Книга о прошлом - страница 17
Открыв глаза, Радзинский долго не мог понять, почему Исаак Израилевич Мюнцер выглядит так неправильно. Он помнил, что тот должен быть одет в светлую льняную хламиду и расшитый камнями нагрудник, а с пальцев его должно капать благоуханное масло. Сидевший сейчас перед ним щуплый человечек в неброском сером костюме был карикатурно носат, подвижен и весел. И ничем не напоминал ту величественную фигуру, которая упорно возникала перед мысленным взором Радзинского.
Об этом вопиющем несоответствии пытливый востоковед напряжённо размышлял и в тот момент, когда садился, озираясь, под заинтересованным взглядом Исаака Израилевича на диване в собственной гостиной, (где непонятно как оказался). И когда шёл на кухню, куда Мюнцер молча его за собой поманил. И когда пил крепкий, заваренный старшим товарищем чай, утоляя неожиданно зверский голод заботливо приготовленными уважаемым коллегой бутербродами.
В памяти всплывали мифические, никогда в реальности не происходившие события. Незнакомые люди, чинно сидящие за столом. Во главе стола – Мюнцер, которого все присутствующие слушают с глубочайшим вниманием.
Радзинский откуда-то знает, что они собираются несколько раз в неделю – примерно в два-три часа ночи – и занимаются до утра – изучают Каббалу.
И что такое Каббала Радзинский тоже теперь знает – это Карта для тех, кто хочет вернуться домой.
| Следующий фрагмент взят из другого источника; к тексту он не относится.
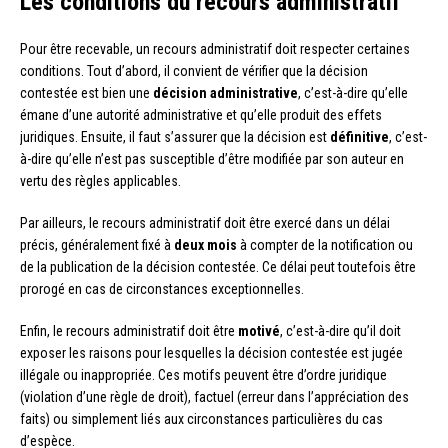
Les conditions du recours administratif
Pour être recevable, un recours administratif doit respecter certaines
conditions. Tout d’abord, il convient de vérifier que la décision
contestée est bien une
décision administrative
, c’est-à-dire qu’elle
émane d’une autorité administrative et qu’elle produit des effets
juridiques. Ensuite, il faut s’assurer que la décision est
définitive
, c’est-
à-dire qu’elle n’est pas susceptible d’être modifiée par son auteur en
vertu des règles applicables.
Par ailleurs, le recours administratif doit être exercé dans un délai
précis, généralement fixé à
deux mois
à compter de la notification ou
de la publication de la décision contestée. Ce délai peut toutefois être
prorogé en cas de circonstances exceptionnelles.
Enfin, le recours administratif doit être
motivé
, c’est-à-dire qu’il doit
exposer les raisons pour lesquelles la décision contestée est jugée
illégale ou inappropriée. Ces motifs peuvent être d’ordre juridique
(violation d’une règle de droit), factuel (erreur dans l’appréciation des
faits) ou simplement liés aux circonstances particulières du cas
d’espèce.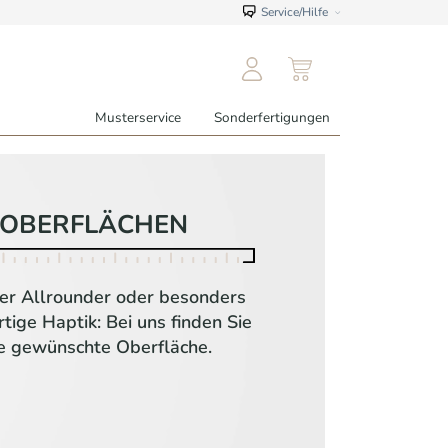
Service/Hilfe
Musterservice
Sonderfertigungen
OBERFLÄCHEN
ler Allrounder oder besonders
tige Haptik: Bei uns finden Sie
re gewünschte Oberfläche.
– Я не вписался в Вашу компанию? – отрывисто спрашивает Радзинский. Мюнцер неопределённо пожимает плечами и ободряюще улыбается. – Я помню, что сам отказался, – хмурится Радзинский. – Заявил, что у меня другая… – Он замялся – ему было неловко от этого высокопарного слова, но он всё-таки с усилием произнёс, – миссия… Узнать бы ещё, что я имел в виду, – опуская голову, уныло пробормотал он себе под нос.
Исаак Израилевич неожиданно оживился.
– О-о-о! Вы очень скоро это поймёте! Если, конечно, сумеете расположить к себе одного ранимого, замкнутого молодого человека…
Глава четвёртая. Брудершафт
Несколько часов без перерыва молотить языком – утомительное занятие. Однако Радзинский сильно покривил бы душой, если бы сказал, что переводческое ремесло ему не нравится. Приятная усталость и чувство выполненного долга – вот что он сейчас испытывал.
Благоухая коньяком и заграничным парфюмом, он поднимался по лестнице в квартиру, неспешно развязывая по пути галстук, и почти не удивился, когда навстречу ему из-за поворота вышел Николай. Аспирант печально пересчитывал взглядом ступеньки, обеими руками придерживая на плече тяжёлую даже на вид сумку.
– Привет, – бархатисто мурлыкнул Радзинский. И расхохотался, когда тот в испуге отпрянул. – Что ж ты нервный такой, Николай Аверин? Книги хочешь вернуть? – он скользнул взглядом по сумке. – А чего ж не позвонил?
Николай ничего не ответил, только неопределённо пожал плечами, и полез в сумку, явно намереваясь рассчитаться с Радзинским прямо в подъезде.
– Ну уж нет! – громогласно возмутился тот, перехватывая аспиранта за тонкое запястье. – Только в квартире и только под протокол! – Он развернул Аверина за плечи и подтолкнул вверх по лестнице.
Тому ничего не оставалось, как подчиниться грубой физической силе. Однако в прихожей он снова замер, явно не собираясь проходить дальше.
– Ну, что ты стоишь?! Раздевайся, давай! Или ты замёрз? – Радзинский со смехом завернул Николая в своё чёрное пальто – оно полностью скрыло его фигуру вместе с ботинками.